5.6.2. Performing fluorescence in situ hybridization
- Sections should be rehydrated and prepared for
hybridization as follows in order to improve permeability:
1.1. Wash slides with xylene 3 x 10 min.
1.2. Wash slides with 100 % ethanol 3 x 3 min.
1.3. Wash slides with 90 % ethanol 2 x 3 min.
1.4. Wash slides with 80 % ethanol 2 x 3 min.
1.5. Wash slides with 70 % ethanol 1 x 3 min.
1.6. Wash slides with 50 % ethanol 2 x 3 min.
1.7. Wash slides with double distilled water (DEPC) 2 x 3 min.
1.8. Incubate slides with 1 mg/ml Proteinase K in 0.2M Tris-HCl (pH 7.9) for 5 min at 37°C in a humid chamber.
1.9. Incubate slides with 1 mg/ml lysozyme in DEPC double-destilled water for 15 min at 37°C in a humid chamber.
1.10. Wash slides three times with 1X PBS.
- Incubate slides with 100 ng of each probe (specific bacterial 16S rRNA-probe and universal eukaryotic 18S rRNA-probe) diluted in 20 µl of FISH-hybridization buffer (20 % (v/v) deionized formamide, 0.9 M NaCl, 20 mM Tris-HCl pH 7.9, 0.01% (m/v) SDS).
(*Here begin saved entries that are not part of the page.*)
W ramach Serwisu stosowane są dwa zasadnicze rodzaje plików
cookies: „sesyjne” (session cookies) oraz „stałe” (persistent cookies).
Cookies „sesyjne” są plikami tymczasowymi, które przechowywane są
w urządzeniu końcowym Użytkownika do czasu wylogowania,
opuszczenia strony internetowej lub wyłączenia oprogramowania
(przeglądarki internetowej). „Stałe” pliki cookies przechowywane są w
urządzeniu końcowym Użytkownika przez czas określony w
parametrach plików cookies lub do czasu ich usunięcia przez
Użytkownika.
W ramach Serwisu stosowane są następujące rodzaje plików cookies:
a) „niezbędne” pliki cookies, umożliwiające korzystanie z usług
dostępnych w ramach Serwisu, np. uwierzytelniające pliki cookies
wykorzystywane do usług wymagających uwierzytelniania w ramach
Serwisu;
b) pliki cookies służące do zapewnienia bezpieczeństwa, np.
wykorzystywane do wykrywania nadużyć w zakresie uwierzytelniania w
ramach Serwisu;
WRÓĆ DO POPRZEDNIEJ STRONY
- Cover with slip and transfer to a Corning chamber.
- Dispense double-distilled water into the cavities of the chamber and close it.
- Incubate in a humid chamber at 46°C from 4 h to overnight.
- Carefully remove cover slip in 1X PBS.
- Wash slides three times with 1X PBS.
- Add 50 µl of DAPI solution (1 µg/ml in methanol) to each slide.
- Cover again.
- Incubate at RT for 10 min.
- Remove cover slip in 1X PBS and wash slides three times with 1X PBS.
- Mount slides with antifade reagent.